FRAGMENTO CITADO ::
--------
El contexto es importante aquí. Los padres de Betsy siempre se referían a su cicatriz como su “pupa especial”, refiriéndose a ella de un modo muy positivo. También tenían sentimientos positivos sobre el hospital y sobre el cirujano de Betsy, que literalmente había salvado la vida a su hija. Había tenido numerosas visitas posteriores al cirujano, que la adoraba. De hecho, tenía una foto de ella en el escritorio, y era fácil imaginar que él podía considerar la cirugía de Betsy como un logro que coronaba su vida profesional. Así que la experiencia continuada de Betsy con el hospital había sido positiva. Pero teniendo en cuenta lo tremendamente curiosa que era esta niña, me llamaba la atención que no les hubiera hecho a sus padres más preguntas sobre su cicatriz. Sobra decir que ambos padres habían sido profundamente traumatizados por esta experiencia, y yo empezaba a sospechar lo que había observado en muchos casos de trauma: es decir, que Betsy era consciente de la reacción traumática de sus padres y estaba intentando protegerlos no sacando a colación un tema que les causaba un tremendo dolor.
Finalmente, hice un intento de poner todo esto en orden preguntándole a Betsy al final de una sesión si le gustaría enseñarle a papá el hospital que había construido. Con afecto intenso, dijo “¡Ay, no!” En nuestra siguiente sesión, mientras su niñera estaba en la sala de espera, le pregunté si le gustaría enseñarle a Patka el hospital que había construido. Dijo que sí con gran entusiasmo. Esto reforzó mi hipótesis de que ella estaba intentando proteger a sus padres.
--------
Responde estas preguntas con la información del fragmento citado.
1. ¿Cómo llamaban los padres de Betsy a su cicatriz?
2. ¿Qué tenía el cirujano en su escritorio?
3. ¿Qué contestó Betsy cuando se le preguntó si le gustaría enseñarle a papá el hospital que había construido?

DATOS MOSTRADOS ::
--------
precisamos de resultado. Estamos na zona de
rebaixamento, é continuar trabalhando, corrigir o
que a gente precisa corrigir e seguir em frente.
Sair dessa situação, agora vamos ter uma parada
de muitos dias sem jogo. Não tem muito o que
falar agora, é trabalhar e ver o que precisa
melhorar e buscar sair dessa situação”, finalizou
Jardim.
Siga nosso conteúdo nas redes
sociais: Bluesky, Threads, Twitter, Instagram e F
--------
SOLUCIÓN ::
1. La llamaban su “pupa especial”.
2. Tenía una foto de Betsy.
3. Contestó “¡Ay, no!”.